Lightning Bolt does nothing to alter this positive trend, being arguably Pearl Jam’s strongest top-to-bottom effort since Yield (1998). Eddie Vedder and co. can generally be relied upon not to phone it in, but there’s an unquestionably high level of effort here, resulting in some of the most commercially viable Pearl Jam songs in years. And this is a good thing! Pearl Jam is generally at their best when aiming for the nosebleeds, and more anthems for the three-hour-plus Caucasian bro-mance of their live show is always welcome. Like Backspacer (2009) before it, Lightning Bolt comes on big and brash, with a trio of old school drag racers suggesting at heart what Pearl Jam really wanted to be was an ’80s hardcore band. First single “Mind Your Manners” deftly occupies the “punk tantrum” slot the band once established with “Spin the Black Circle,” but “My Father’s Son” is far more fun: an Ament-driven track where Eddie howls for a reprieve from his gene pool over audible bass lines, a rarity on any Pearl Jam album.

So far, so competent. But it’s not until Lightning Bolt’s fourth song that things take a turn for the highly interesting. Pearl Jam are certainly no strangers to balladry, as anyone who slow danced at their high school prom to “Black” would tell you. But “Sirens” marks the first time it sounds like they wrote a song explicitly for inclusion on the next Hunger Games soundtrack. A swelling, six-minute mortality ballad that would have dominated the airwaves in 1996, it’s sung with a degree of Vedder earnestness bordering on self-parody, with a Mike McCready guitar solo equal parts Gilmour and Slash. It’s already several fans’ least favorite Pearl Jam song; I happen to think it’s brilliant, but it’s at least evidence that they won’t be satisfied with complacency.

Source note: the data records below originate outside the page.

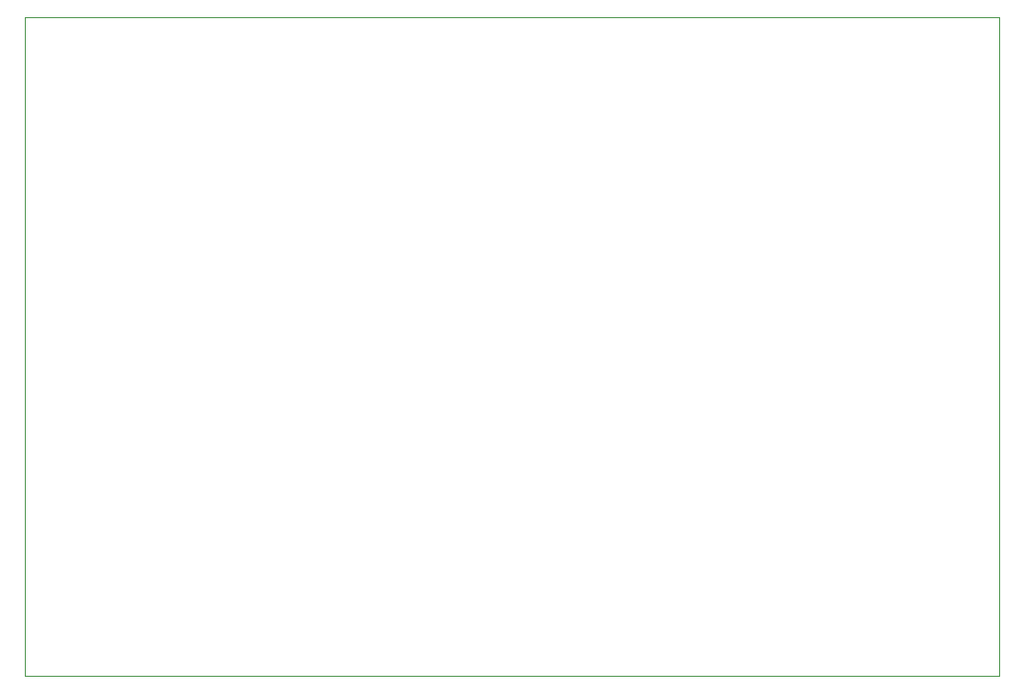
<source format=gm1>
G04 #@! TF.GenerationSoftware,KiCad,Pcbnew,(6.0.2)*
G04 #@! TF.CreationDate,2022-03-12T22:50:08+09:00*
G04 #@! TF.ProjectId,ACBoard,4143426f-6172-4642-9e6b-696361645f70,rev?*
G04 #@! TF.SameCoordinates,Original*
G04 #@! TF.FileFunction,Profile,NP*
%FSLAX46Y46*%
G04 Gerber Fmt 4.6, Leading zero omitted, Abs format (unit mm)*
G04 Created by KiCad (PCBNEW (6.0.2)) date 2022-03-12 22:50:08*
%MOMM*%
%LPD*%
G01*
G04 APERTURE LIST*
G04 #@! TA.AperFunction,Profile*
%ADD10C,0.100000*%
G04 #@! TD*
G04 APERTURE END LIST*
D10*
X241300000Y-73660000D02*
X154940000Y-73660000D01*
X154940000Y-73660000D02*
X154940000Y-15240000D01*
X154940000Y-15240000D02*
X241300000Y-15240000D01*
X241300000Y-15240000D02*
X241300000Y-73660000D01*
M02*

</source>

It’s on the title track and “Swallowed Whole” that Lightning Bolt cements itself as a particularly strong tenth album. Despite the overuse of Eddie Vedder’s “strong woman as force of nature” metaphors, the former song deserves to be a live staple for years to come; it’s a rousing anthem as memorable as anything on Vitalogy (1995). The latter grafts Murmur (1983)-era R.E.M. jangle to Who’s Next (1971) explosiveness, and in doing so results in arguably my favorite Pearl Jam song since “In Hiding.”

Lightning Bolt isn’t entirely bereft of a few clunkers from a band that’s old enough to know better, culprits here being the Vedder finger-wagging lecture on the John Mayer-ish “Infallible,” and pointless glam stomp of “Let the Records Play,” which is literally about a guy who breaks out a shot glass and vaporizer to do exactly that. But it doesn’t completely limp to the finish like Backspacer (2009) did, and its best songs achieve highs akin to Pearl Jam’s finest ’90s works. And let’s all agree that it’s a good thing to see hugely popular grunge-era bands still concerned with being relevant in 2013, even if that means providing a soundtrack to Carlos Beltran’s home run prowess or your frontman telling Rolling Stone that he’s not looking to make the best Pearl Jam album, but simply “the Best Album.” While Lightning Bolt may fall somewhat shy of that goal, it is a more than solid effort to satisfy the legions of fanboys born between ’77 and ’84, and a convincing argument for their continued existence.